По многим оговоркам в письмах Пушкина видно, что и с ним государя «примиряли», по крайней мере не ссорили.
У Настоящего нет другого способа познания Прошлого, кроме как «размывая» то одно, то другое «окно», замазанное побелкой времени. Такими окнами в отношении XIX в. были война 1812 года, движение декабристов, Пушкиниана. Собранные знания перекрещивались, вступая то в концерт, то в резонанс друг с другом. Переполняя авторские «корзины», они взрывали собой концепции. Заставляли создавать новые, которые, впрочем, тоже в свой срок отходили в тень.
Нечто похожее творится сейчас с Николаевской эпохой — временем русского ампира, абсолютного, но тревожного могущества — «гордого доверия» — апогея империи. Изменение восприятия происходит главным образом благодаря введению в научный оборот ранее неизвестных источников — писем, дневников, мемуарных свидетельств, законодательных актов, массовых документов. Не стоит сбрасывать со счетов и возрастное изменение культуры — мы старше, а следовательно, снисходительнее. Кроме того, играет роль удаление от объекта — большое видится на расстоянии. Тот факт, что за плечами у наших современников период тоталитарного отказа от части знаний о Прошлом, тоже добавляет прочитанному новизны.

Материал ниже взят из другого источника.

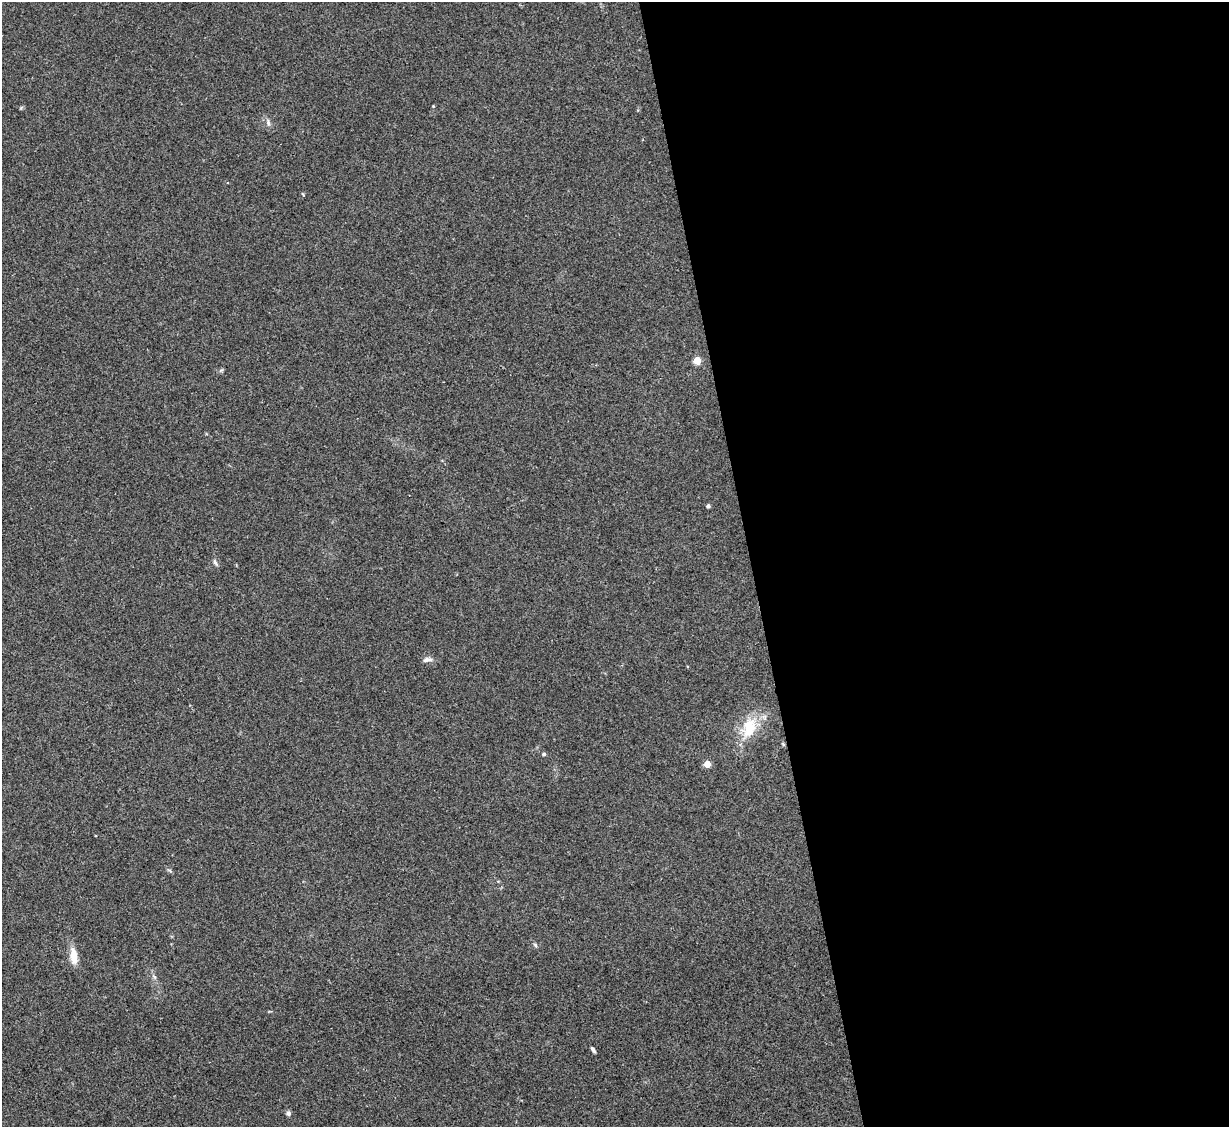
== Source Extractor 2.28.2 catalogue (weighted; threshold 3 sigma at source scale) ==
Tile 8 of 4 x 4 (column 4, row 2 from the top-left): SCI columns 3683-4909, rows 2502-3626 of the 4909 x 4890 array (HDU 1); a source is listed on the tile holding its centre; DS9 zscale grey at full resolution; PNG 1231 x 1129 px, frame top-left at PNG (2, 2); no overlay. Shown black and unused: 39% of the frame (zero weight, under 2 of 3 exposures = <1% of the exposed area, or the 3 px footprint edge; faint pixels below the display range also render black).
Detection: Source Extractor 2.28.2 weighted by HDU 2 'WHT'; one run over the whole footprint, this tile lists its part. Background 0.0906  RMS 0.0097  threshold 0.0434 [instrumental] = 3 sigma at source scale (4.5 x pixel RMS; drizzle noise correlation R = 1.50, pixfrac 1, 0.05/0.05 arcsec/px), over >= 5 px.
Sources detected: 13; all 13 listed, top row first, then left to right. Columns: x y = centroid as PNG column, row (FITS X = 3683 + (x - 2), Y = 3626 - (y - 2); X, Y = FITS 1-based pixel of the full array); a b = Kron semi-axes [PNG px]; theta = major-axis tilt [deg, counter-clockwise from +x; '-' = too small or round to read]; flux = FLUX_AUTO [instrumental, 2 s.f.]
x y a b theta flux
268 122 9 5 -75 2.8
697 360 5 4 - 28
708 506 4 4 - 2.3
215 562 9 4 -65 2.2
427 660 13 5 9 3.8
749 728 30 19 72 31
783 744 6 4 -46 1.2
544 754 5 4 - 1.4
707 764 4 4 - 19
535 945 6 4 -49 1.6
74 956 23 8 -84 11
593 1050 7 4 -59 2.1
288 1113 6 5 - 2.5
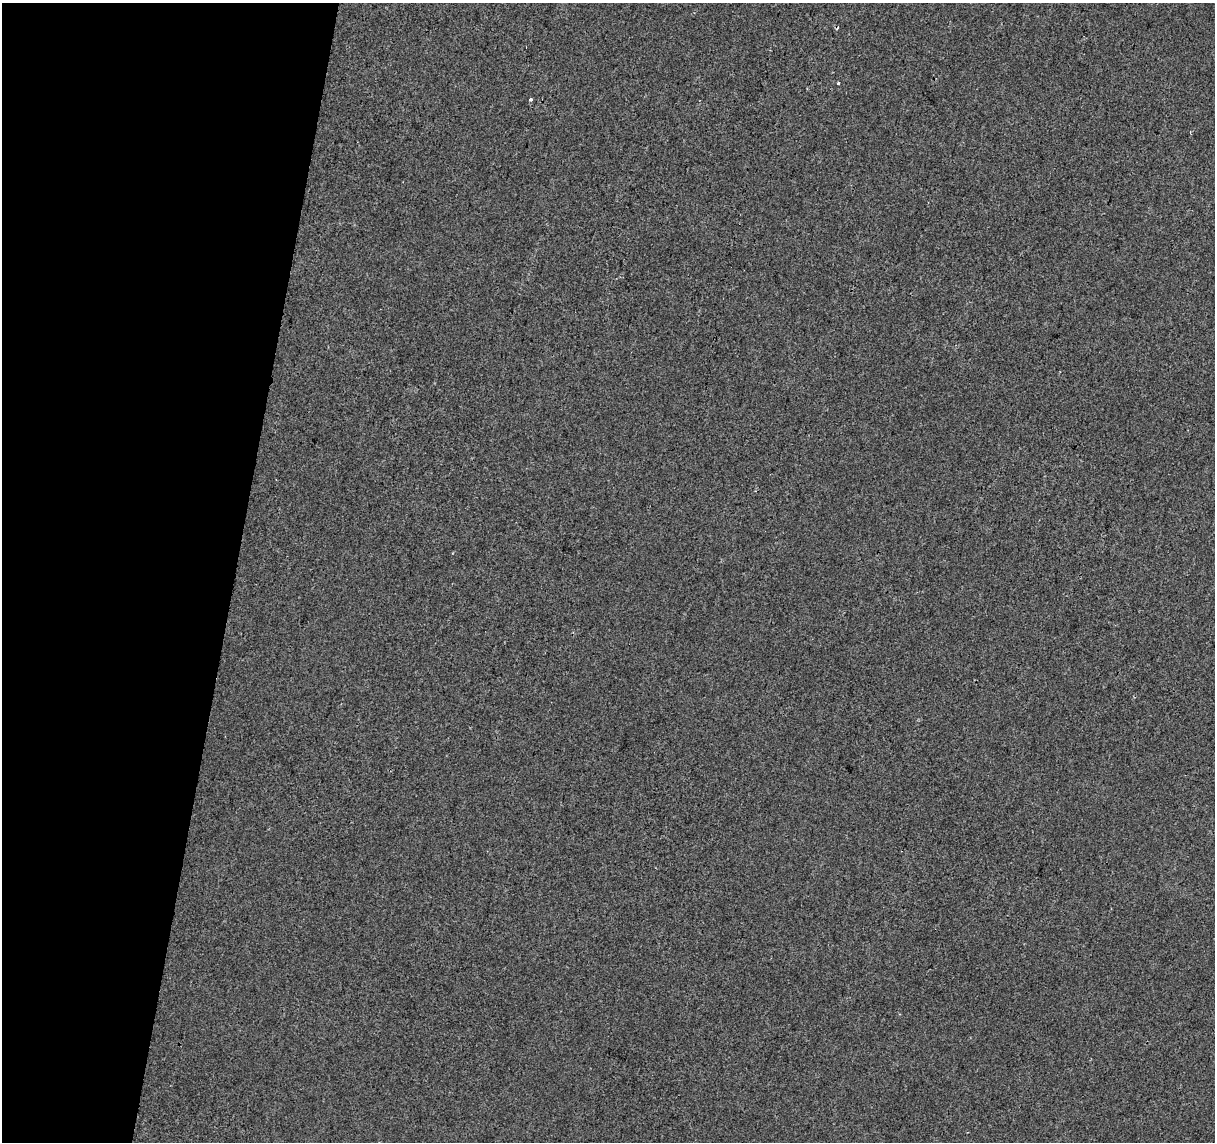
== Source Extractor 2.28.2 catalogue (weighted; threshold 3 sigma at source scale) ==
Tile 9 of 4 x 4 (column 1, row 3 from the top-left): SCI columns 8-1220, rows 1424-2563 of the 4858 x 5067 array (HDU 1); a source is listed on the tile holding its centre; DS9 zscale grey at full resolution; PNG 1217 x 1144 px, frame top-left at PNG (2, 3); no overlay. Shown black and unused: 19% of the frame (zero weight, under 2 of 3 exposures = <1% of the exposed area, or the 3 px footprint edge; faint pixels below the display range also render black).
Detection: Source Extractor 2.28.2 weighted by HDU 2 'WHT'; one run over the whole footprint, this tile lists its part. Background -2.32e-05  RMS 0.0042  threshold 0.0189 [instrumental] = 3 sigma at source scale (4.5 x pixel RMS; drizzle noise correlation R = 1.50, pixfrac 1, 0.0396/0.0396 arcsec/px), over >= 5 px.
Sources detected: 4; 1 cosmic-ray / hot-pixel residue — not listed; the other 3 listed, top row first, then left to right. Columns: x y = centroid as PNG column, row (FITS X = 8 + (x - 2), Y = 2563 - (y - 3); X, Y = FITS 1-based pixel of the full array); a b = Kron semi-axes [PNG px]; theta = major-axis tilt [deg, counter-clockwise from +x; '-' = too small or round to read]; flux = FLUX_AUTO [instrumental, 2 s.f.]
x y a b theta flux
838 83 4 3 - 1.5
530 100 3 3 - 2.6
1190 132 4 3 - 0.36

Долгие годы схема «душителей» «прекрасных порывов», с одной стороны, и благородных жертв «самовластья» — с другой, оставалась единственно возможной. Император Николай I благодаря традиции, заложенной еще академиком Е.В. Тарле и развитой его учениками, воспринимался как человек «непроходимо невежественный», что, мягко говоря, не соответствовало истине. Или как «палач холодный». А его окружение — как «сатрапы» без чести и дарований. Для закрепления этой картины было потрачено множество, в том числе и художественных, средств.
Между тем деятели той эпохи — А.Х. Бенкендорф, И.Ф. Пасквич, А.И. Чернышев, Е.Ф. Канкрин, П.Д. Киселев, М.С. Воронцов — люди, более чем заслуживающие интереса, а часто и благодарности потомков.
Открывающаяся реальность ярче и богаче привычной схемы. Приведем один пример. До наших дней сохранился исторический анекдот:
«Жена одного важного генерала, знаменитого придворной ловкостью, любила, как и сам генерал, как и льстецы, выдавать его за героя, тем более что ему удалось в компанию 14-го года с партиею казаков… занять никем не защищенный немецкий городок… Жена, заехав с визитом к другой даме, рассказывала эпопею подвигов своего Александра Ивановича [Чернышева]… и, на беду, забыла название: как бишь этот город, вот так в голове и вертится. Боже мой, столичный город…» Один из гостей, слушавших краем уха и решивших, что речь об Александре Македонском, подсказал бедняжке: «Вавилон».
Весьма забавно. Особенно если учесть, как любил хвастаться Чернышев: «Александр разбил того; Александр удержал грудью целую артиллерию… из пленных выходила армия больше наполеоновской 12-го года». Но никем «не защищаемый» «столичный» «немецкий городок» назывался Берлином.
Если принять это к сведению, картина меняется. Обретает дополнительные краски. Да, Чернышев был бахвалом, каких свет не видывал. А кроме того, человеком тяжелым, грубым и трудно переносимым в общении. Но не только им. Ему, например, Россия обязана планом наполеоновского нашествия, который он украл в Париже накануне войны. И самым успешным партизанским рейдом по тылам французской армии.
Позднее, в роли военного министра, он сделал чрезвычайно много, поскольку умел-таки работать, был исключительно чист на руку и служил не за страх, а за совесть.